Read the entries below and pull out each line with the string "umožňuje".

Saved entries:
+ + + + +
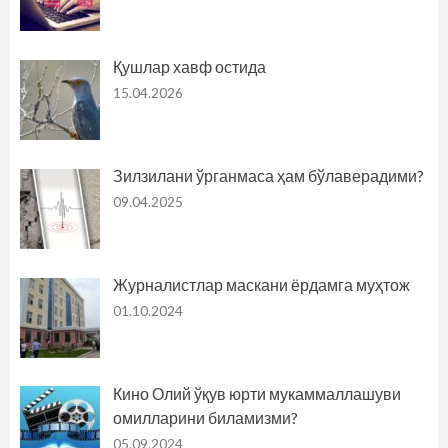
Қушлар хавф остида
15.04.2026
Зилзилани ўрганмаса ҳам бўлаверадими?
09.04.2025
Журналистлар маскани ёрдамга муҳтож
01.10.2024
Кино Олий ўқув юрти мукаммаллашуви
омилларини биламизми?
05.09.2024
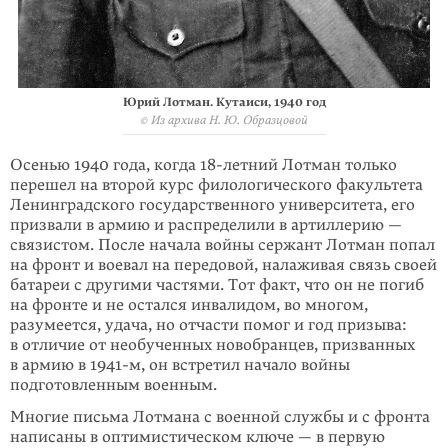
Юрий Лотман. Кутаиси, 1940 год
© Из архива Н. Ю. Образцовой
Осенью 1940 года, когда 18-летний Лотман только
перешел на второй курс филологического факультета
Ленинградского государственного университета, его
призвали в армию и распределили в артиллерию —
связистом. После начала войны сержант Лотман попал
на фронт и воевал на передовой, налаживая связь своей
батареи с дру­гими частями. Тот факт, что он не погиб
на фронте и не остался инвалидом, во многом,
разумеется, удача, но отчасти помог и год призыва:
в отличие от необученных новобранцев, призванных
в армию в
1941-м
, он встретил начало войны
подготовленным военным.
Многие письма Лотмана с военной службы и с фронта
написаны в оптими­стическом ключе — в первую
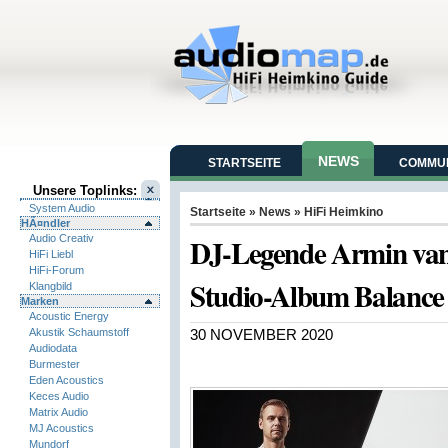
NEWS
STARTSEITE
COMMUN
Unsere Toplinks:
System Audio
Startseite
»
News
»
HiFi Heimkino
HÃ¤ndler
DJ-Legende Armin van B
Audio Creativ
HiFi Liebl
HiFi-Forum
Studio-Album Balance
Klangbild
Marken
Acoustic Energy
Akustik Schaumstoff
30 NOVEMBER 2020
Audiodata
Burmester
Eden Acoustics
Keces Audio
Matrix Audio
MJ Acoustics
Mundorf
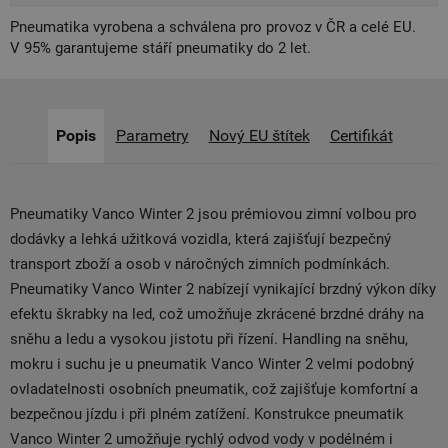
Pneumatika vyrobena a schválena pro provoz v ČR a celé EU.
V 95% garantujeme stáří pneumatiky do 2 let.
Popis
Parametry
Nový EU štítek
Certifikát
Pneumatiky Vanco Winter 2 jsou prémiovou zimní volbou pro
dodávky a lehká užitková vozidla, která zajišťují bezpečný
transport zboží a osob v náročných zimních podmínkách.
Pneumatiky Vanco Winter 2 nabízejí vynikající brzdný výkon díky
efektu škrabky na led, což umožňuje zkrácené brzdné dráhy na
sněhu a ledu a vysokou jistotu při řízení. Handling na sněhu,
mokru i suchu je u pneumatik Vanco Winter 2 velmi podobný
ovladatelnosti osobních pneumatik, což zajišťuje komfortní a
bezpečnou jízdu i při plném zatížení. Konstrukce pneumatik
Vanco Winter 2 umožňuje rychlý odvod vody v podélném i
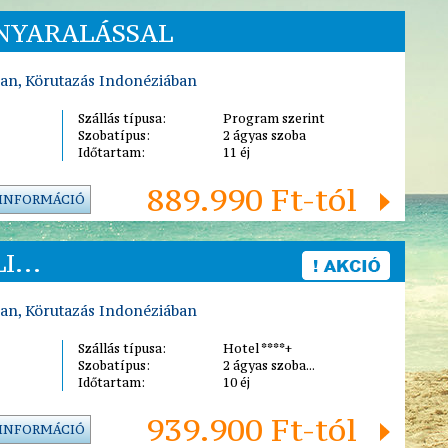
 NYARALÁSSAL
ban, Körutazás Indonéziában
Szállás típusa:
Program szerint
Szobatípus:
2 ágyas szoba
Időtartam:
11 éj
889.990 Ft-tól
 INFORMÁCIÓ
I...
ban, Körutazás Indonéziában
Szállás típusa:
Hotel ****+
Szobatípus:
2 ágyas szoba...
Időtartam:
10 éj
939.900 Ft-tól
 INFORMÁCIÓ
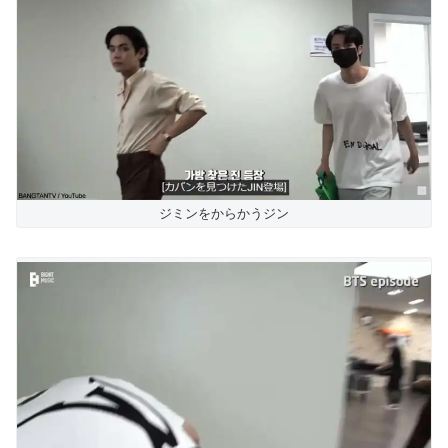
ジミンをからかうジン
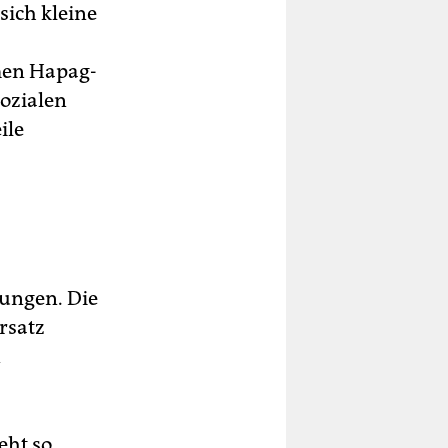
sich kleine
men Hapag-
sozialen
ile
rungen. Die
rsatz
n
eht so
+ + + + +
Exercise response |
efektu škrabky na led, což umožňuje zkrácené brzdné dráhy na
Vanco Winter 2 umožňuje rychlý odvod vody v podélném i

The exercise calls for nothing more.